Even when R is finite and the list is manageable, the condition-level proof is usually 3-4 lines while the pair-checking is a table of 9 or 16 rows. Algebra scales; enumeration does not.

When conditions hide inside prose

JEE questions sometimes state the condition in English. You must rewrite it algebraically before you can manipulate it.

Prose	Algebraic condition
"a divides b" (on \mathbb{N})	b = ka for some k \in \mathbb{N}
"a and b have the same parity"	a - b is even, i.e. a - b = 2k
"a and b live in the same city"	\text{city}(a) = \text{city}(b)
"$	a - b
"a and b are both even"	a = 2k and b = 2m — note: this is not about a-vs-b directly

The last row is a trap. "a and b are both even" is a condition on a and on b separately — it is not really a pairing rule. It gives a relation, but the relation factors as "a is even AND b is even," which makes symmetry and reflexivity weirdly trivial or weirdly false (reflexivity fails for odd a). Condition-hunting exposes this structure; pair-listing obscures it.
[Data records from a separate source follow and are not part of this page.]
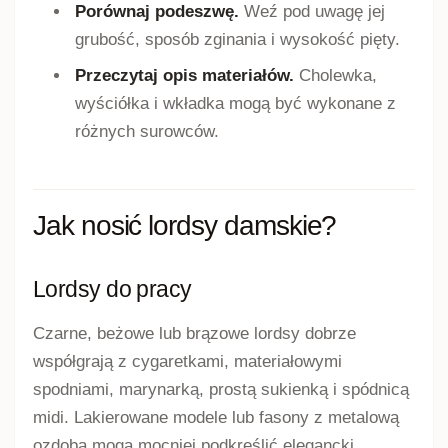
Lakierowana powierzchnia nadaje butom bardziej
elegancki i wyrazisty charakter. Czarne lordsy z
połyskiem można zestawić z materiałowymi
spodniami, garniturem, prostą sukienką albo
jeansami i marynarką.
Powierzchnie lakierowane wymagają delikatnego
czyszczenia. Nie należy używać przypadkowych
preparatów ani intensywnie pocierać materiału.
Nowy środek najlepiej wcześniej przetestować w
mało widocznym miejscu.
Lordsy ze skóry ekologicznej
Modele ze skóry ekologicznej mogą mieć matowe,
lakierowane albo zamszowe wykończenie. Przy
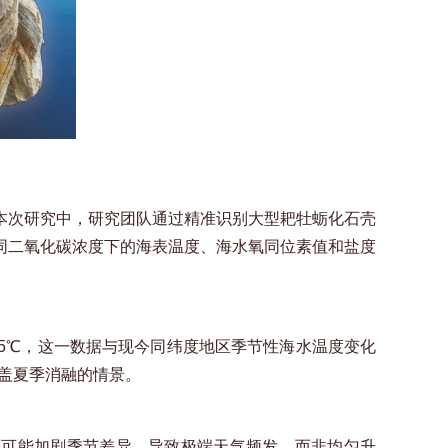
本次研究中，研究团队通过精准识别大型耙牡蛎化石壳
同二氧化碳浓度下的海表温度、海水氧同位素值和盐度
15℃，这一数据与现今同纬度地区季节性海水温度变化
盖夏季消融的情景。
高可能加剧季节差异，导致极端天气频发，而非均匀升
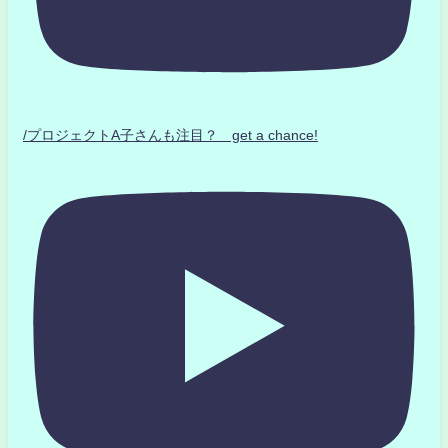
/プロジェクトA子さんも注目？ get a chance!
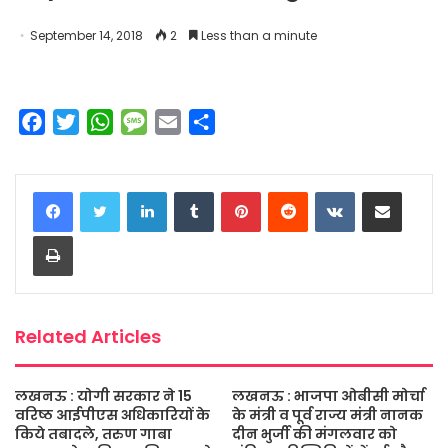
September 14, 2018
2
Less than a minute
F
T
W
M
E
S
a
w
h
e
m
h
c
i
a
s
a
a
LinkedIn
Tumblr
Pinterest
Reddit
VKontakte
Share via Email
e
t
t
s
i
r
b
t
s
a
l
e
Print
o
e
A
g
o
r
p
e
k
p
Related Articles
लखनऊ : योगी सरकार ने 15
लखनऊ : भाजपा ओबीसी मोर्चा
वरिष्ठ आईपीएस अधिकारियों के
के मंत्री व पूर्व राज्य मंत्री नानक
किये तबादले, तरुण गाबा
दीन भुर्जी की मंगलवार को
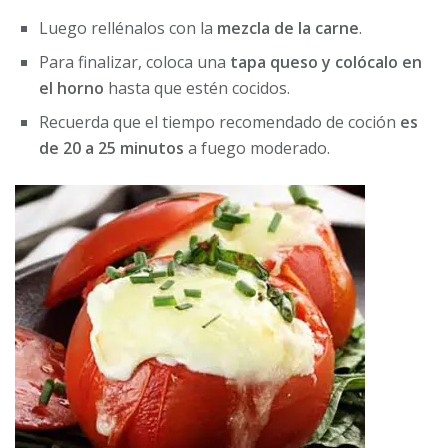
Luego rellénalos con la
mezcla de la carne
.
Para finalizar, coloca una
tapa queso y colócalo en
el horno
hasta que estén cocidos.
Recuerda que el tiempo recomendado de coción
es
de 20 a 25 minutos
a fuego moderado.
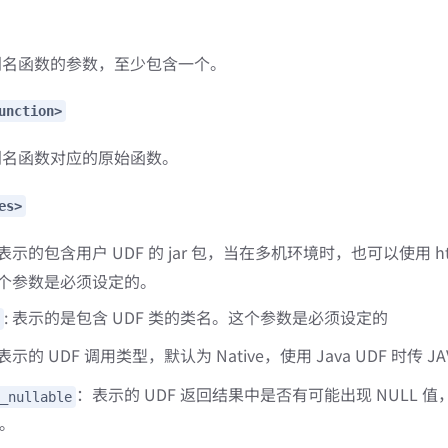
别名函数的参数，至少包含一个。
unction>
别名函数对应的原始函数。
es>
 表示的包含用户 UDF 的 jar 包，当在多机环境时，也可以使用 htt
个参数是必须设定的。
: 表示的是包含 UDF 类的类名。这个参数是必须设定的
 表示的 UDF 调用类型，默认为 Native，使用 Java UDF 时传 JA
：表示的 UDF 返回结果中是否有可能出现 NULL 
_nullable
e。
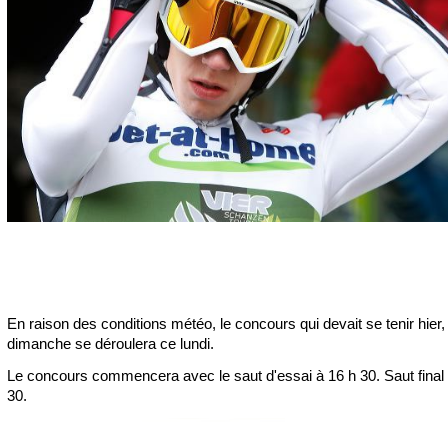
En raison des conditions météo, le concours qui devait se tenir hier,
dimanche se déroulera ce lundi.
Le concours commencera avec le saut d'essai à 16 h 30. Saut final 
30.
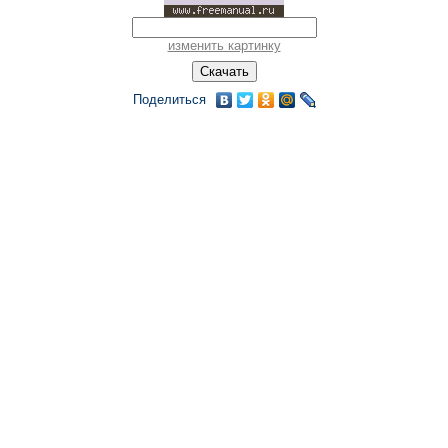
изменить картинку
Поделиться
JEE-style condition question

Problem: On \mathbb{R}, define a \mathrel{R} b \iff 1 + ab > 0. Show R is reflexive and symmetric but not transitive.

Condition. C(a, b): "1 + ab > 0."

Reflexive. Substitute b = a: is 1 + a^2 > 0? Since a^2 \geq 0 always, 1 + a^2 \geq 1 > 0. ✓

Symmetric. Assume 1 + ab > 0. Then 1 + ba = 1 + ab > 0 since multiplication commutes. ✓

Transitive. Need a counterexample. Try a = 1, b = 0, c = -1. Check: 1 + (1)(0) = 1 > 0 ✓, 1 + (0)(-1) = 1 > 0 ✓, 1 + (1)(-1) = 0, which is not > 0. So a \mathrel{R} b and b \mathrel{R} c but not a \mathrel{R} c. Transitivity fails. ✗

Three properties — three algebraic tests on the condition. No pair-listing.

The habit to train

Every time you see a relation defined by a rule, force yourself to:

Write the rule as C(a, b) = \text{(algebraic expression)}.
For each of the three properties, substitute the required pattern.
Either derive the target algebraically (property holds), or hunt for a concrete counterexample (property fails).

Pair-listing is for when R is given by a list, not by a rule. When the question specifies "all pairs such that some condition," the condition is the relation — work with it.